Home With Endeca Buyout, Oracle Edges Closer to Embracing Unstructured Data

With Endeca Buyout, Oracle Edges Closer to Embracing Unstructured Data

Up until the point where data starts making sense, by definition, it doesn’t make much sense. Information requires analysis. And despite its name and its mission, the Web presents more unstructured, unrelated data than any information source ever created.

So it shouldn’t surprise anyone that the biggest trend in data management today surrounds analysis of data outside of databases. We heard this two weeks ago from Oracle at its OpenWorld conference, and we’re hearing it again today with Oracle’s acquisition of an analysis tool provider named Endeca.

The key to the acquisition is a hybrid search/analytical engine called MDEX, which underlies a series of Endeca products ranging from general purpose to vertical and task-specific. For example, Endeca produces a data analysis engine for criminal intelligence services.

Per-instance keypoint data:
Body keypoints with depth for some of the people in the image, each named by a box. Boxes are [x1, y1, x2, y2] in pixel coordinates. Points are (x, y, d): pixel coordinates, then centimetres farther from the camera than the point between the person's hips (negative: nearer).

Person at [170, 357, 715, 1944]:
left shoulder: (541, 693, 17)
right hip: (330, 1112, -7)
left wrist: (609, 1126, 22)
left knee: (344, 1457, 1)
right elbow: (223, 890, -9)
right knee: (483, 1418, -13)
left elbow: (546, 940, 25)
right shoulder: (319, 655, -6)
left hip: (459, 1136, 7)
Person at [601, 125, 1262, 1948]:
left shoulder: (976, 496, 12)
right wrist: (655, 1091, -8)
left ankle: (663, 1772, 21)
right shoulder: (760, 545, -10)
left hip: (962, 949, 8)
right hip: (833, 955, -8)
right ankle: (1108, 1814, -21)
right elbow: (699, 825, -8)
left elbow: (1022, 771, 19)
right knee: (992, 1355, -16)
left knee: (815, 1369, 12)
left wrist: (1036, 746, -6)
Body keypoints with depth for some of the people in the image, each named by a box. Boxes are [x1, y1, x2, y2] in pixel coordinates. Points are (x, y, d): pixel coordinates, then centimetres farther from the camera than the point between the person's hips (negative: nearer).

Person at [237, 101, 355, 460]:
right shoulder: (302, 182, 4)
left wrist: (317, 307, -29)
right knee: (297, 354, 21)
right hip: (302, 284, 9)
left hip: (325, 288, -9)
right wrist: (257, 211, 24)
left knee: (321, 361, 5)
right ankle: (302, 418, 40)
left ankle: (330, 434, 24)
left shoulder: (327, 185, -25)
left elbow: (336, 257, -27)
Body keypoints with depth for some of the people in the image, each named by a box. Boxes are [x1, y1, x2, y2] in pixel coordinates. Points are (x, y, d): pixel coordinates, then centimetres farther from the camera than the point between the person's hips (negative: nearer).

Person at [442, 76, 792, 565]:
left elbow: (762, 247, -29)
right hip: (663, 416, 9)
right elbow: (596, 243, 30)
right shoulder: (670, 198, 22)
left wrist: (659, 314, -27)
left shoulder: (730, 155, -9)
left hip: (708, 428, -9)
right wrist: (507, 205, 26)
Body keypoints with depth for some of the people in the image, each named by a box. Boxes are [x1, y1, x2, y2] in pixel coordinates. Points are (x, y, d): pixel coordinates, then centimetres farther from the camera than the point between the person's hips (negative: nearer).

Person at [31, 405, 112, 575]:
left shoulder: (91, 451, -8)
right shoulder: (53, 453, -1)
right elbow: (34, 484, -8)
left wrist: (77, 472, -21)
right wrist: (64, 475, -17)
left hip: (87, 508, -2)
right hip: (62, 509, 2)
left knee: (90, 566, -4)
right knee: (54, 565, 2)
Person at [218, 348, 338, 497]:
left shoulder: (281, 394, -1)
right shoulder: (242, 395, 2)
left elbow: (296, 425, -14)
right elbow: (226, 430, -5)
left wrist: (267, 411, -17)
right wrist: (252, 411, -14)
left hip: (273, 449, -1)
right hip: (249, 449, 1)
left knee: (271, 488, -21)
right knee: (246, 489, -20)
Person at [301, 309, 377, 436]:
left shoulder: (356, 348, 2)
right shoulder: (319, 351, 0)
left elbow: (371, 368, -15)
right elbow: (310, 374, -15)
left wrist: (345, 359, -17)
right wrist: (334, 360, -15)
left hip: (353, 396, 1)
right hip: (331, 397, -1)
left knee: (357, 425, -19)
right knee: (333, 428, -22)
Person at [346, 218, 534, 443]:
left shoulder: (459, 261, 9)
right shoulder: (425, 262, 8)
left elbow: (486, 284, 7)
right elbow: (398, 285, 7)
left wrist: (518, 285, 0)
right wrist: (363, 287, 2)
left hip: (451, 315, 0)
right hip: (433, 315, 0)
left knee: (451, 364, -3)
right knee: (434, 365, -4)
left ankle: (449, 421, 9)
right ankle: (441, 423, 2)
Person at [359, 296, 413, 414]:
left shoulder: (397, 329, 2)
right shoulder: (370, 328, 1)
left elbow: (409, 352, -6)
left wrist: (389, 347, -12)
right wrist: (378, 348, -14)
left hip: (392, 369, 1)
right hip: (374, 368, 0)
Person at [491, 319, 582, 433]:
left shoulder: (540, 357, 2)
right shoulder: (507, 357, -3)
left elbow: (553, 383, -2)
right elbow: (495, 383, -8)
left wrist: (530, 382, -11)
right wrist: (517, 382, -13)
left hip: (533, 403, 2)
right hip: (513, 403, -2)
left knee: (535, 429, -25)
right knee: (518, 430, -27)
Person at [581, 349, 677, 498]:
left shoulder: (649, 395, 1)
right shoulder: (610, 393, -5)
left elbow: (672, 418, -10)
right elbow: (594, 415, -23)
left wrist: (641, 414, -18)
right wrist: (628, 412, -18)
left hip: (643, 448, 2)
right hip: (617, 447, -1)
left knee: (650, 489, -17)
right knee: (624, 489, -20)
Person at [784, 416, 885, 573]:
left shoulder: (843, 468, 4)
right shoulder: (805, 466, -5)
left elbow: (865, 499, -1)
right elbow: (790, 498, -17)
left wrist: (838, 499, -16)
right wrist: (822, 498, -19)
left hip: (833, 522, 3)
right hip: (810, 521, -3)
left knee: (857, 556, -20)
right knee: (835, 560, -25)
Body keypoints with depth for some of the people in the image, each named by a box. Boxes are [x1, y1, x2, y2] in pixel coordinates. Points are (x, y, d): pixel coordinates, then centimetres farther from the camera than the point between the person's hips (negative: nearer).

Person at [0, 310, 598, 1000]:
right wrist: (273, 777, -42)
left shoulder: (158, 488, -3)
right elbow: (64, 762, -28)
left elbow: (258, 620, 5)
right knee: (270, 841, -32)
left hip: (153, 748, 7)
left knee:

### EXERCISE GOAL
Please list the kinds of Endeca products that the article on Oracle's Endeca acquisition says the MDEX engine underlies.

### ANSWER TO THIS TASK
- General purpose
- Vertical
- Task-specific